• [WORK REQUEST] Only the lines from the one containing "FIG. 37. (Color)" through the last line below belong in your copy; transcribe them exactly and omit any pictures.

• [SOURCE MATERIAL]
/---

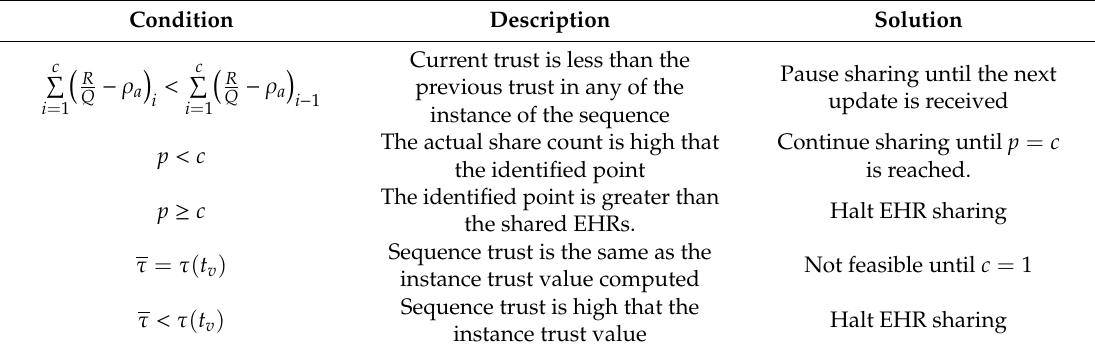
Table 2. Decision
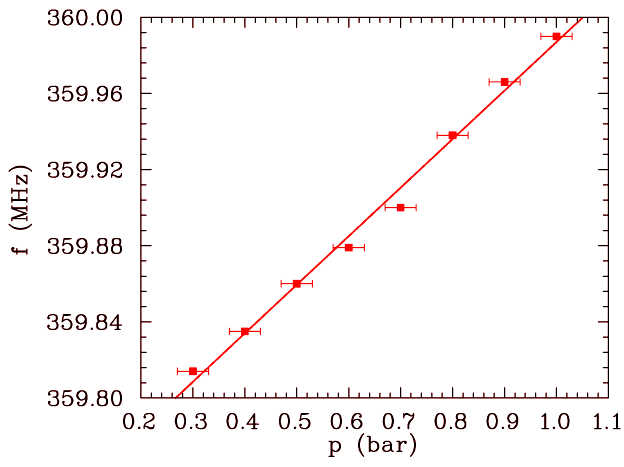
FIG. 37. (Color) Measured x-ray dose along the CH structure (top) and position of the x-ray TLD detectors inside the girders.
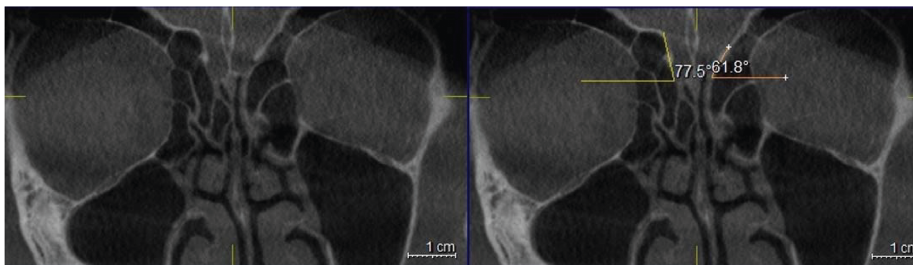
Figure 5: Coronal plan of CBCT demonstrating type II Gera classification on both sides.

\---

• [ANSWER TO THIS EXERCISE]
FIG. 37. (Color) Measured x-ray dose along the CH structure (top) and position of the x-ray TLD detectors inside the girders.
Figure 5: Coronal plan of CBCT demonstrating type II Gera classification on both sides.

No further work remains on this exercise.